According to a large-scale clinical research study reported in the Journal of the AMA, 3-D mammograms detect 41% more invasive cancer than did two-dimensional mammography. As with anything, there are those who say more testing with mammography to screen for breast cancer isn’t worth the increase in stress. However, the stress, if you think about a patient’s radiation, chemo, and or surgery because something early is missed, definitely is food for thought. 3-D mammogram rate of false-positive is far lower than from a digital mammogram.
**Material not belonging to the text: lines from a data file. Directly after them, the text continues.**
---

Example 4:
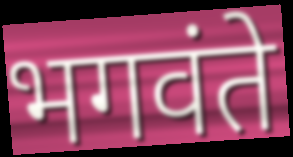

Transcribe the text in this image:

भगवंते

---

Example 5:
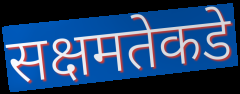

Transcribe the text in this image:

सक्षमतेकडेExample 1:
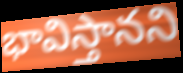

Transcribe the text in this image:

భావిస్తానని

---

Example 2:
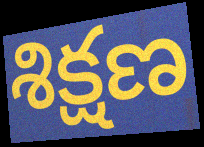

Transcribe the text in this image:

శిక్షణ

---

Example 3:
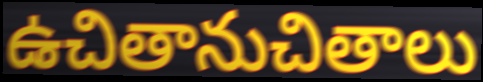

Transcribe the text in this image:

ఉచితానుచితాలు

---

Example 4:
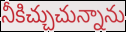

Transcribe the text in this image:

నీకిచ్చుచున్నాను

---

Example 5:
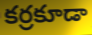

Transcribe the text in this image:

కర్రకూడా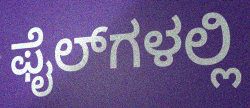
ಫೈಲ್‌ಗಳಲ್ಲಿ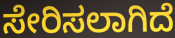
ಸೇರಿಸಲಾಗಿದೆ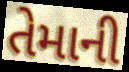
તેમાનીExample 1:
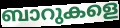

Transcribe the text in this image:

Family history of Breast cancer is seen in 20% of cases (use to be 10%). For women who have a first-degree relative (a parent, sibling, or child) who has had or has breast cancer, chances are double the 1 in 8 cases found in all US women. If you have two first-degree family members with breast cancer, sadly your risk increases much more. This translates to the average risk for a woman to develop breast cancer in her life is about 13%. Only skin cancer is more common in women. All women have BRCA1 and BRCA2 genes, but only some women have mutations in those genes. About 1 in every 500 women in the US has a mutation in either her BRCA1 or BRCA2 gene. Gene mutations in the BRCA position can increase the chance of breast cancer.
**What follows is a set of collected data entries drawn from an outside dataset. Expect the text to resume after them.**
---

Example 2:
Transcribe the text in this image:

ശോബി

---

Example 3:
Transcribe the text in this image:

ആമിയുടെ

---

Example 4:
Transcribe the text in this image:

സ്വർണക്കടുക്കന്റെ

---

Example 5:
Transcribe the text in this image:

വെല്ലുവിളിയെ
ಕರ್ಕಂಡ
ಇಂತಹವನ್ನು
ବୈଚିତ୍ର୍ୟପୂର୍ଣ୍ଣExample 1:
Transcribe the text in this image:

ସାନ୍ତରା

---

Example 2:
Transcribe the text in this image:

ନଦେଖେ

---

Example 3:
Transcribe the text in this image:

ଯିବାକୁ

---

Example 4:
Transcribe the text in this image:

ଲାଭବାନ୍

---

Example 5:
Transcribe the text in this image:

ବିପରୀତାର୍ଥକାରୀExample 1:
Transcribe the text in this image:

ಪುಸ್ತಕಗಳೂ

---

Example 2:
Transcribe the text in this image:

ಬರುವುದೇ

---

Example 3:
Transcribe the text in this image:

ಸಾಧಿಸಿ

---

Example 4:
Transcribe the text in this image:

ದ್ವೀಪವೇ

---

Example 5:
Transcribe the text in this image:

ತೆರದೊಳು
Men can also carry the BRCA gene. A few words about BRCA-1 and BRCA-2 are gene mutations. In men with the BRCA-1 gene a higher chance of developing breast cancer, prostate cancer and melanoma occurs. Men carrying the BRCA-2 mutation have been found to have an increased association with lymphoma, melanoma, and cancer in the pancreas gall bladder, and stomach.
Breast cancer is not only a disease of older women. Since 1970, the incidence in ages 25-39 has increased 2% every year. Cancer diagnosed in young women tend to be more aggressive, dangerous than when found in older women.
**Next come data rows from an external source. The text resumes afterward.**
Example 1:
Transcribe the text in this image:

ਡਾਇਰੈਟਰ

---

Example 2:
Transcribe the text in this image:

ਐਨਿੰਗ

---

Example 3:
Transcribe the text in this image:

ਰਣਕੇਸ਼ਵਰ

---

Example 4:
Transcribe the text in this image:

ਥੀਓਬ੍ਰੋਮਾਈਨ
Mammographies had been recommended for women over the age of 50 because mammographies are not accurate in finding small tumors in young dense breast tissue. A baseline mammogram is covered by insurance and the standard at present is between35 and 39 years old. Once you’re 40, even Medicare pays for a screening mammogram every year. Thankfully present technology reduces radiation exposure, with 3D mammography making it harder for small cancer to hide.
Cure rates are good especially when the diagnosis is early, so please follow medical directions regarding getting imaging studies of both male and female breasts.